Enough about how wonderful the comic looks, what about the story itself, written by the Madius dreamteam of Robin Jones and Mike Sambrook?

The tale is timeless, or at least it could be if it wasn’t for small mentions of things like Michael Mann films or Hurricane Katrina that ground the story in a definite timeframe. Whether or not this is a good thing I’m not sure. However, I digress. Billed as a supernatural thriller it is both suspenseful and disturbing in all the right places and the ghostly goings on felt like they had a lot of basis in folk tales, with standing stones and trapped souls, making it all believably familiar without becoming clichéd. I was very pleased that the events weren’t over-explained so the reader is allowed to accept their own version of what actually happened and I thought it was a really neat touch to use lettering of a different language for the spells that Griff incanted. Oh and “CHOOOOM” is now my favourite supernatural explosion noise.

As a first comic in the series it was a good introduction to the characters, with Justine making a good co-star for this story and being far more useful and practical than a lot of companions, actually helping out rather than being the wisecracking, interfering nuisance or wafting damsel in distress that she could have been. The epilogue too was much more than just the billed “love story” as it built a lot of the backstory for Griff while also setting into play what could become an intriguing long story arc.

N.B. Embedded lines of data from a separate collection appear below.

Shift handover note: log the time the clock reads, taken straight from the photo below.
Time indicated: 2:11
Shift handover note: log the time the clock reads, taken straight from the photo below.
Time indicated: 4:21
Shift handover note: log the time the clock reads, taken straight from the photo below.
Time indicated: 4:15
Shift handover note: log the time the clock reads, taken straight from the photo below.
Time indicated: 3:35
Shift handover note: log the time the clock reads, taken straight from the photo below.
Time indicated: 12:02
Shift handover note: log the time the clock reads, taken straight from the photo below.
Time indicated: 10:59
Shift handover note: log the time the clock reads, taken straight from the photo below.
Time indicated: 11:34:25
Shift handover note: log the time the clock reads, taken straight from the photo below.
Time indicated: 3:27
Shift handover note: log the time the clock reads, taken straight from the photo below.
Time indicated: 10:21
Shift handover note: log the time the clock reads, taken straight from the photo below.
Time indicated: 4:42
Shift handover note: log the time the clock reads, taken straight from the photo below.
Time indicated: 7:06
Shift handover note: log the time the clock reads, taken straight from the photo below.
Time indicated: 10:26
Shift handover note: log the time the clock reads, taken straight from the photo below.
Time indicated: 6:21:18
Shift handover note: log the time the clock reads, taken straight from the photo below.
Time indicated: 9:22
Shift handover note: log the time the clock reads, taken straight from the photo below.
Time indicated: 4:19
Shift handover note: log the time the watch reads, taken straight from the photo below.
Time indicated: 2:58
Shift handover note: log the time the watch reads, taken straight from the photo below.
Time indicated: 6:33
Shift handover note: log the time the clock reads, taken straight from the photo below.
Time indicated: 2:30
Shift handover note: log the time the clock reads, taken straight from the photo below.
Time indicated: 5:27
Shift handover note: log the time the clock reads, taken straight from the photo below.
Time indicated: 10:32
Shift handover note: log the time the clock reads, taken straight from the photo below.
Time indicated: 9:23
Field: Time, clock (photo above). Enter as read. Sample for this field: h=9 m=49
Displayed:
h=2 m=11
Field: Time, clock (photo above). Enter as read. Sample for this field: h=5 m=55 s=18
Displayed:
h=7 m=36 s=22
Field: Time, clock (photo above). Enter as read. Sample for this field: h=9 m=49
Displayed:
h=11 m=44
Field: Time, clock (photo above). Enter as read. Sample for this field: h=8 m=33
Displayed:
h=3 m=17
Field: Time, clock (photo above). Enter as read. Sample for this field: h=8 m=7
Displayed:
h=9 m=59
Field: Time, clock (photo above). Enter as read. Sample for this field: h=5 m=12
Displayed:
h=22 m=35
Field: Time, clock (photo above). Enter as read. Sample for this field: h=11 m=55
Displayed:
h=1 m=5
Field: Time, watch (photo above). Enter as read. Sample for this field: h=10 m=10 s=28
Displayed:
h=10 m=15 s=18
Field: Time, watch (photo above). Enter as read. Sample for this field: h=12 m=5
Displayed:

As with everything Madius do, there’s a good level of clever observational humour in the dialogue and the little comments at the top of the pages between scene changes are not to be missed – some of them are laugh out loud funny. But the thing that hit home most for me with Griff Gristle is the man himself, which I know sounds an odd thing to say. Griff is a man that’s lived a life and knows its stories, seen things, done things, loved and lost. Nothing fazes him, nothing surprises him any more and yet he doesn’t seem jaded, just sometimes melancholy, and he is still up for some adventure. To get that amount of humanity into a character in 36 pages of a comic takes great skill.

So yes, you DO still need to throw some money at the crowdfunder. Why? Because, after reading this comic, you’ll want definitely want the Madius team to create more Griff Gristle.